— TASK REQUIREMENTS —
When you repeat the entries, reproduce each line exactly and omit every picture.

— DATASET RECORDS —
- - - -

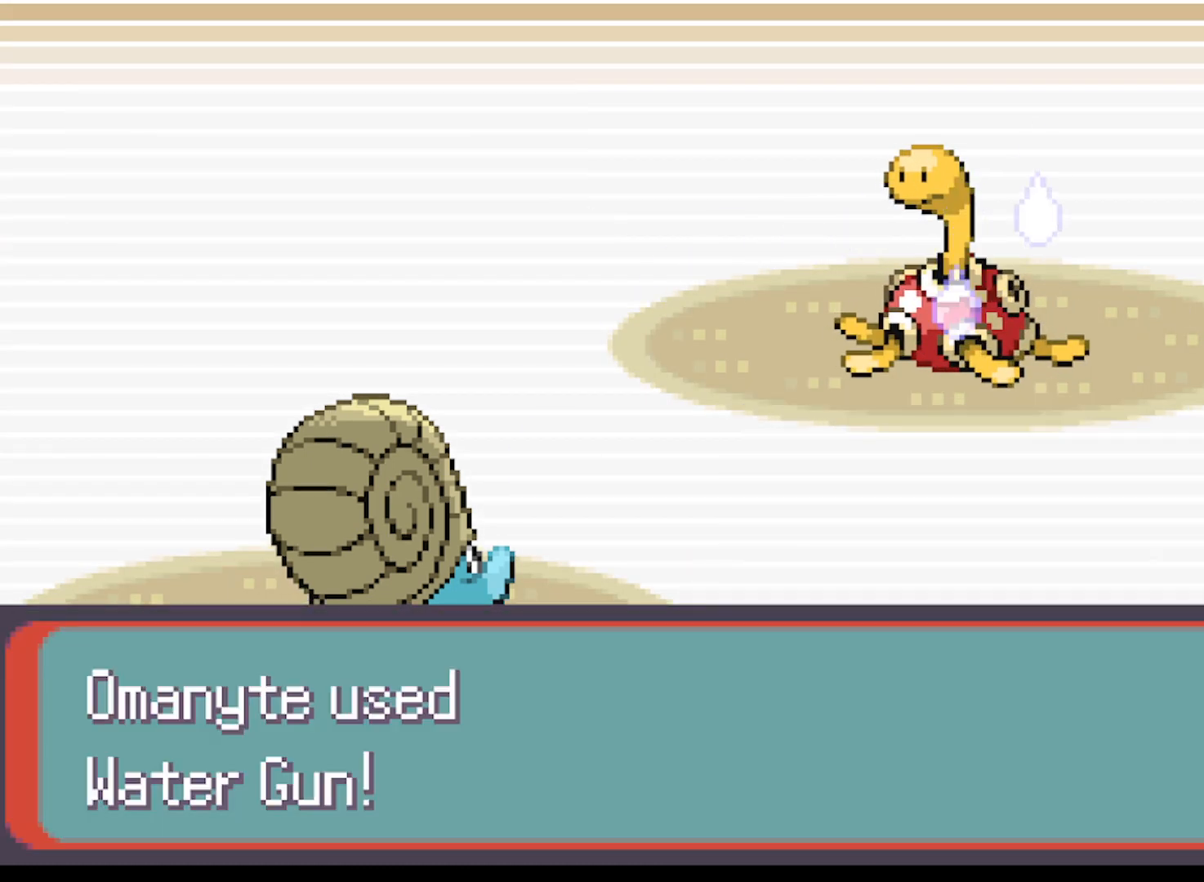
{"buttons": [], "left_stick": "center", "events": []}
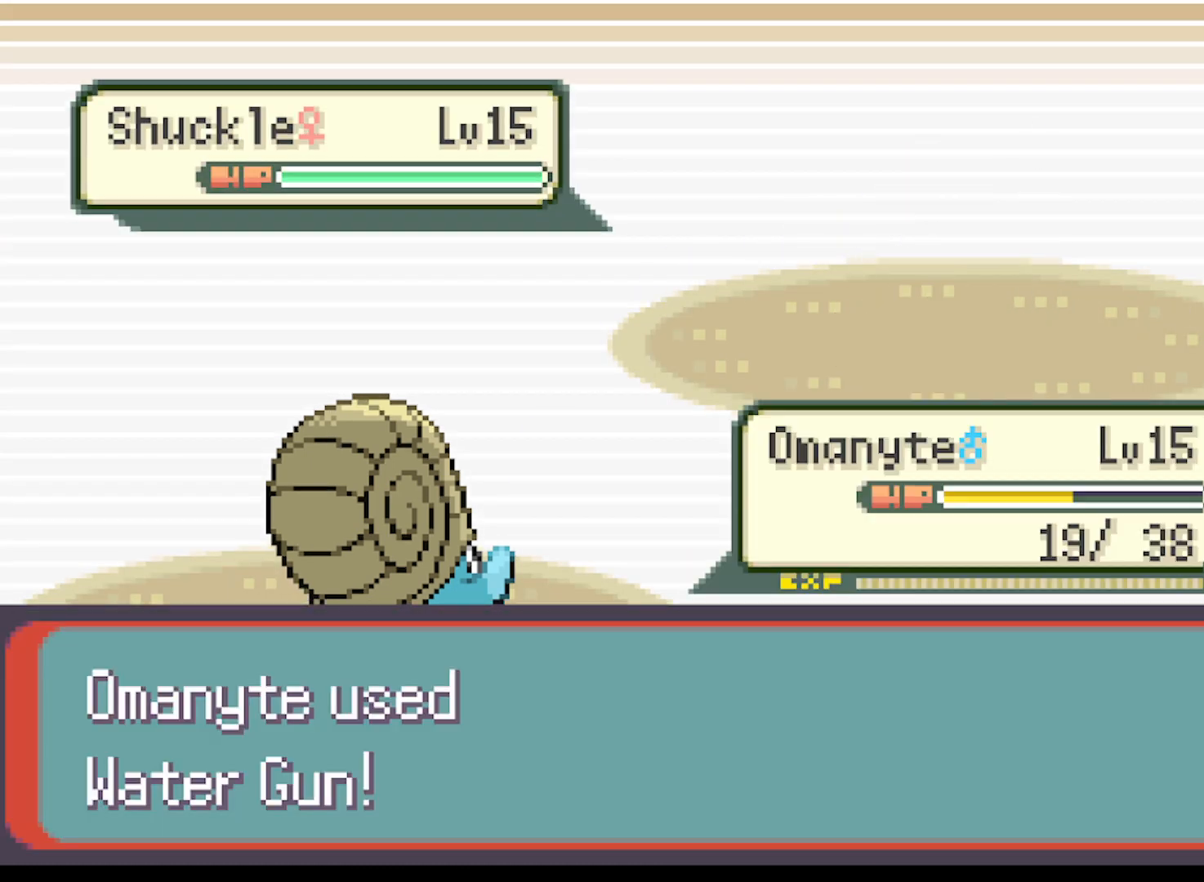
{"buttons": [], "left_stick": "center", "events": []}
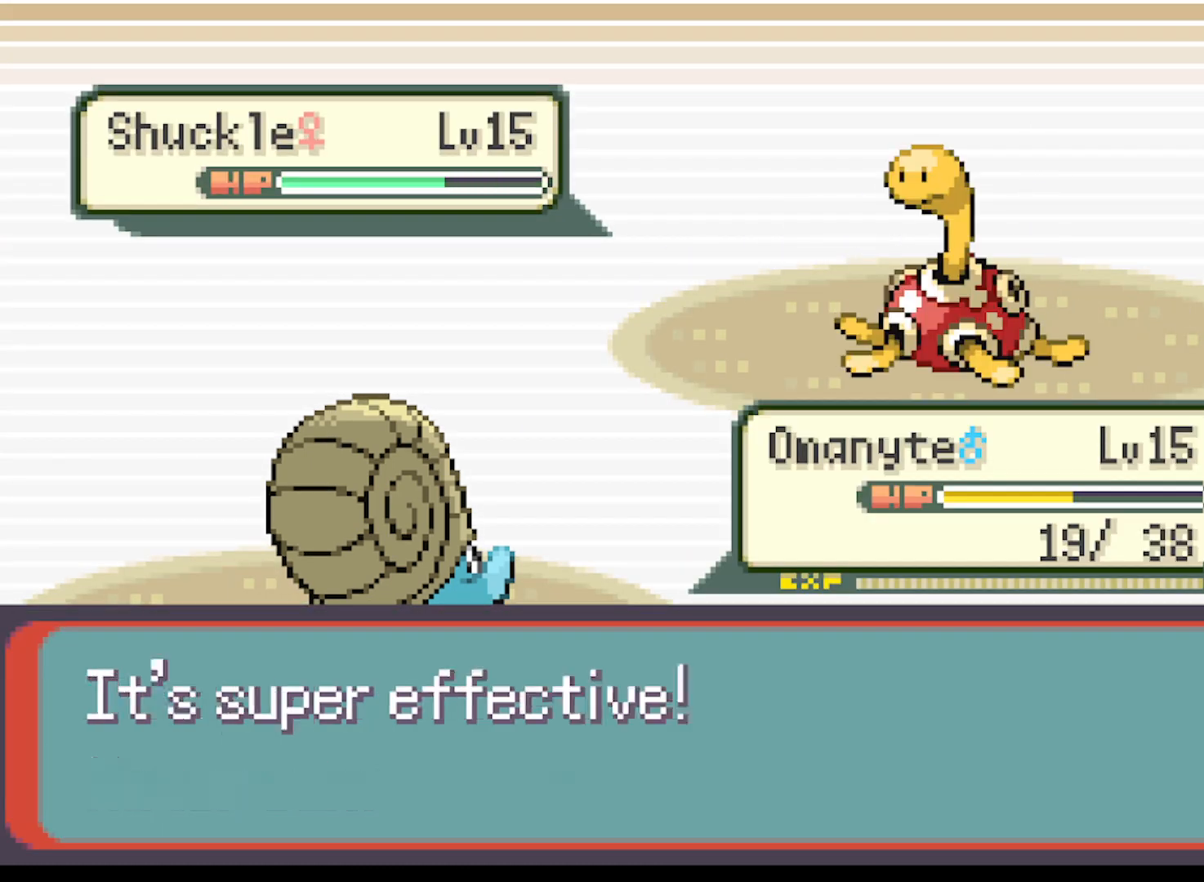
{"buttons": [], "left_stick": "center", "events": []}
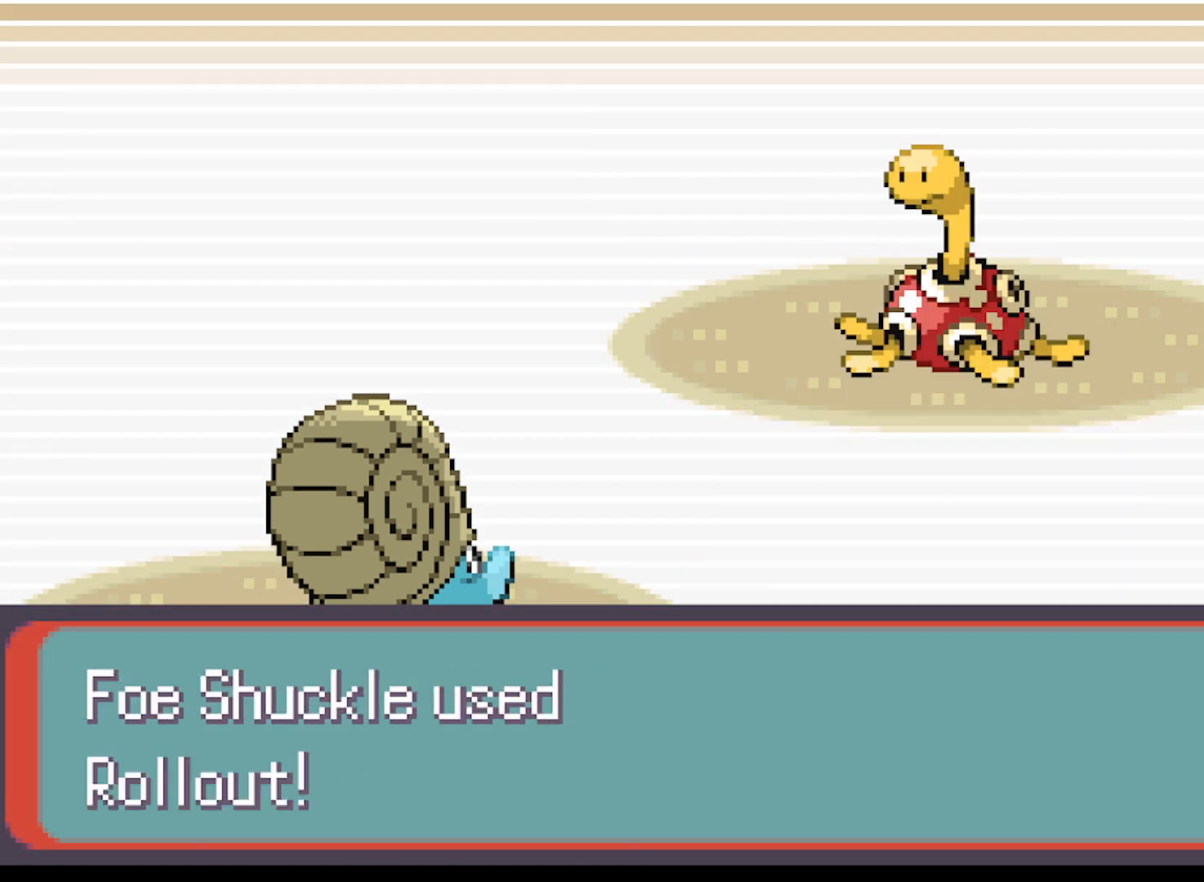
{"buttons": [], "left_stick": "center", "events": []}
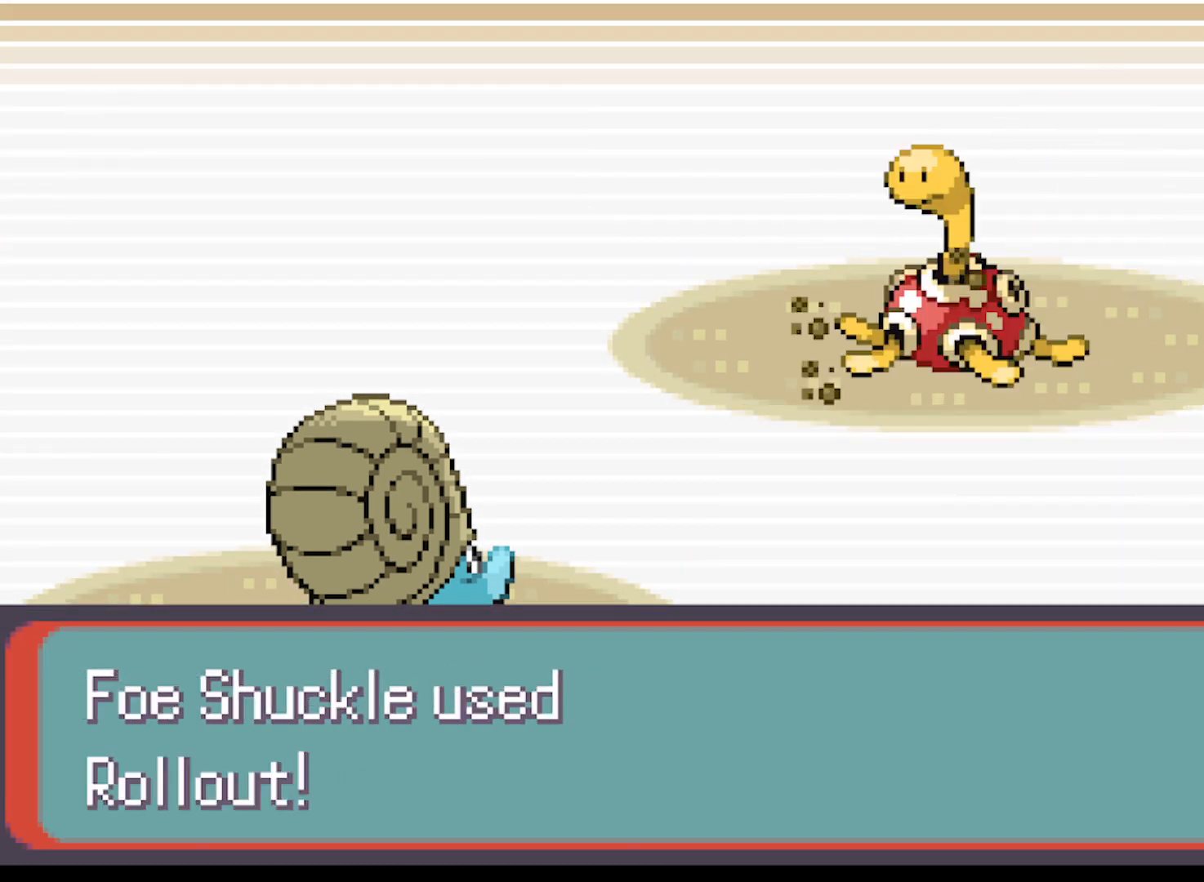
{"buttons": [], "left_stick": "center", "events": []}
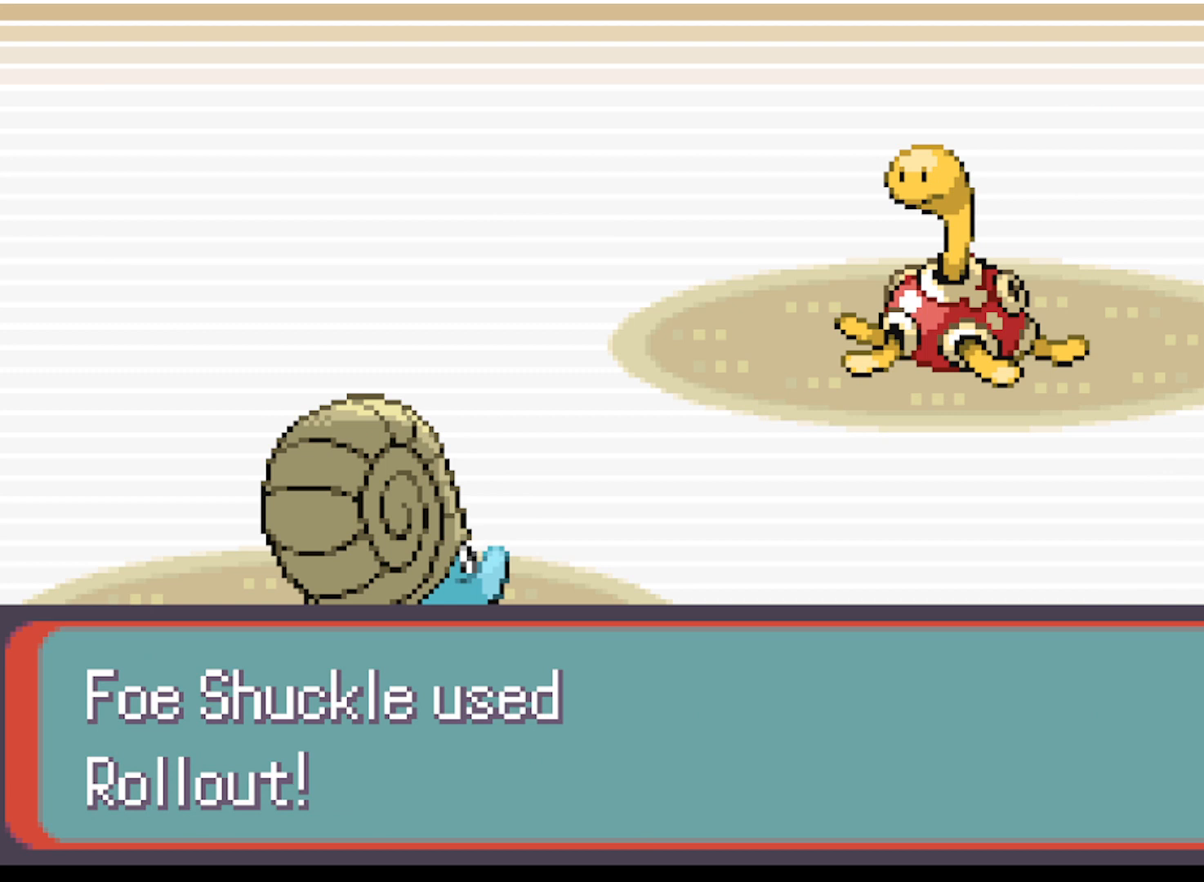
{"buttons": [], "left_stick": "center", "events": []}
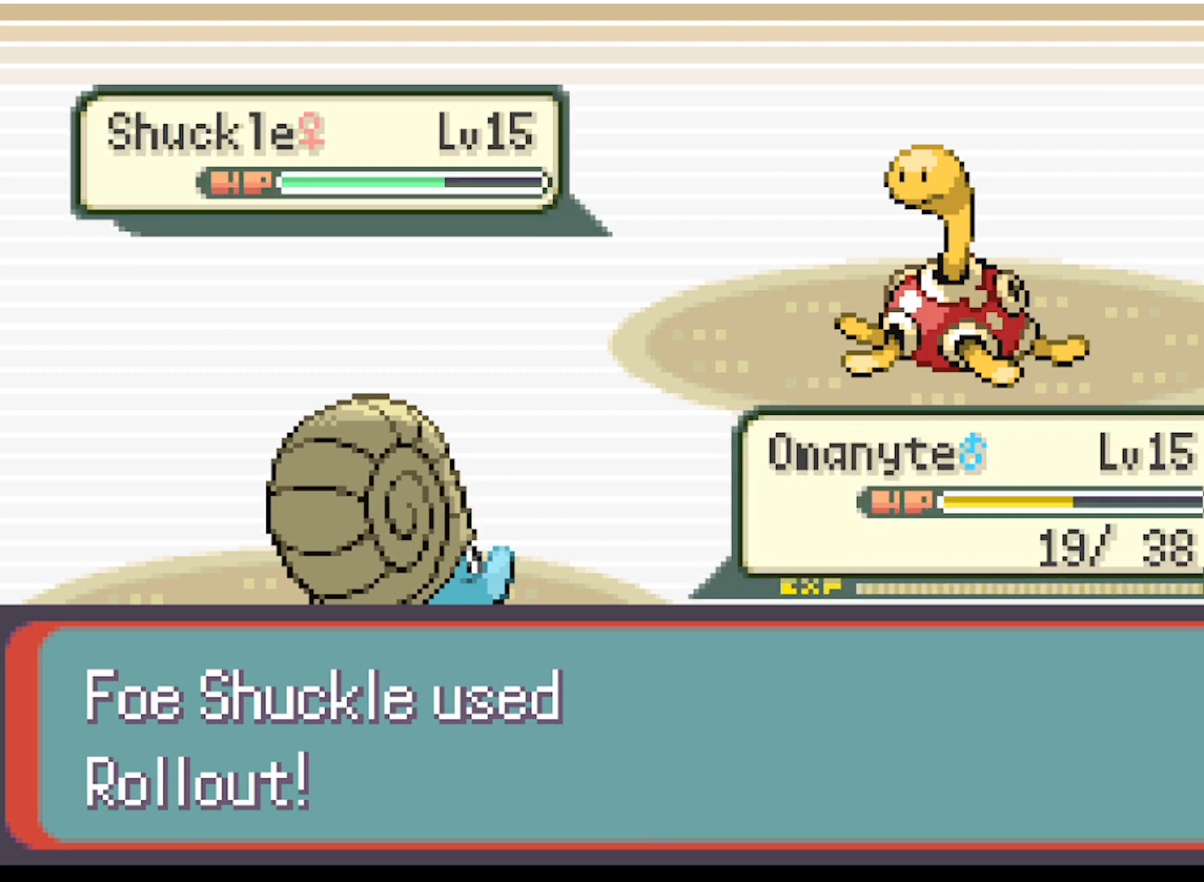
{"buttons": [], "left_stick": "center", "events": []}
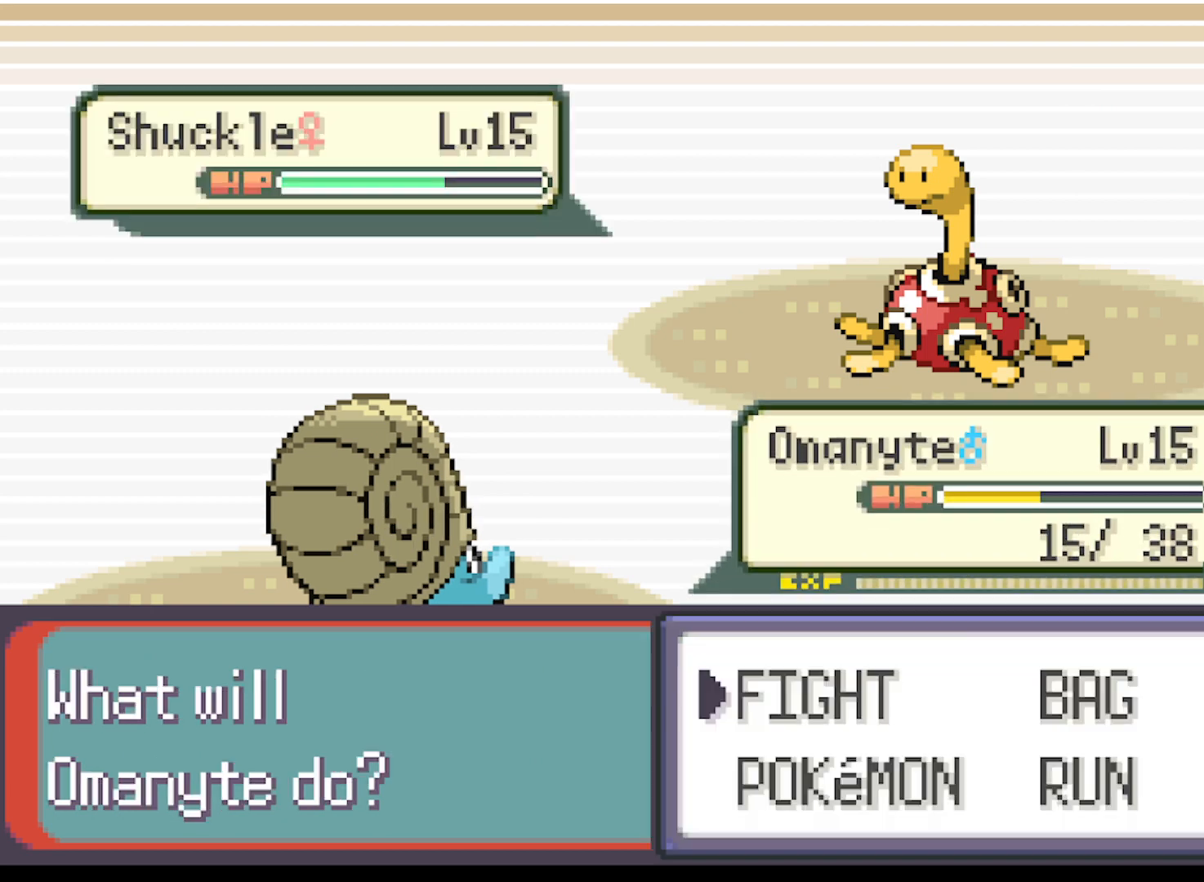
{"buttons": [], "left_stick": "center", "events": [[250, "B", "down"], [333, "B", "up"]]}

- - - -

— EXERCISE RESULT —
{"buttons": [], "left_stick": "center", "events": []}
{"buttons": [], "left_stick": "center", "events": []}
{"buttons": [], "left_stick": "center", "events": []}
{"buttons": [], "left_stick": "center", "events": []}
{"buttons": [], "left_stick": "center", "events": []}
{"buttons": [], "left_stick": "center", "events": []}
{"buttons": [], "left_stick": "center", "events": []}
{"buttons": [], "left_stick": "center", "events": [[250, "B", "down"], [333, "B", "up"]]}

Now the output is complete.